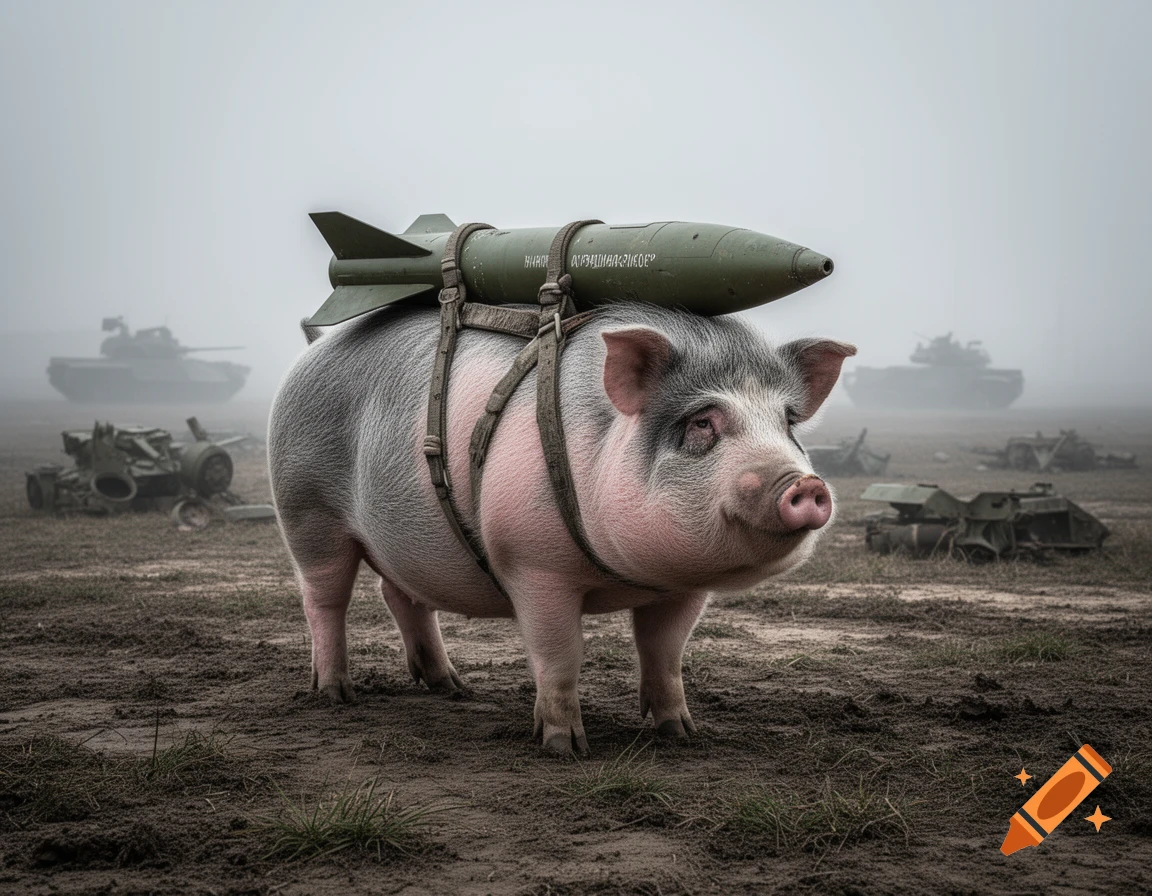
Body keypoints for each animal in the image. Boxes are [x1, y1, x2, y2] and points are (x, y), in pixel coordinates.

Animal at [268, 303, 855, 753]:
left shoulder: (683, 589)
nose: (805, 485)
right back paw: (335, 694)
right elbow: (560, 655)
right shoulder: (532, 565)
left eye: (788, 423)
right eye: (702, 422)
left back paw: (452, 688)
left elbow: (665, 652)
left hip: (399, 543)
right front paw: (565, 748)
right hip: (305, 509)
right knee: (324, 598)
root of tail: (316, 345)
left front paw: (682, 734)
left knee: (401, 595)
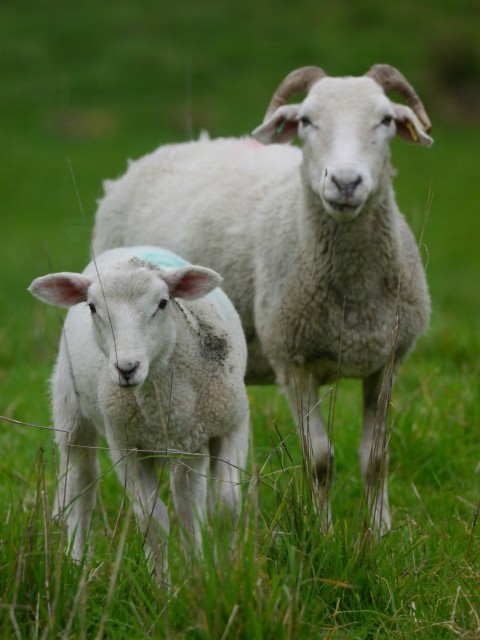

PROBLEM TO SOLVE ::
In how many lines of the data does the string "right" appear? Give only the number.

EXERCISE OUTPUT ::
7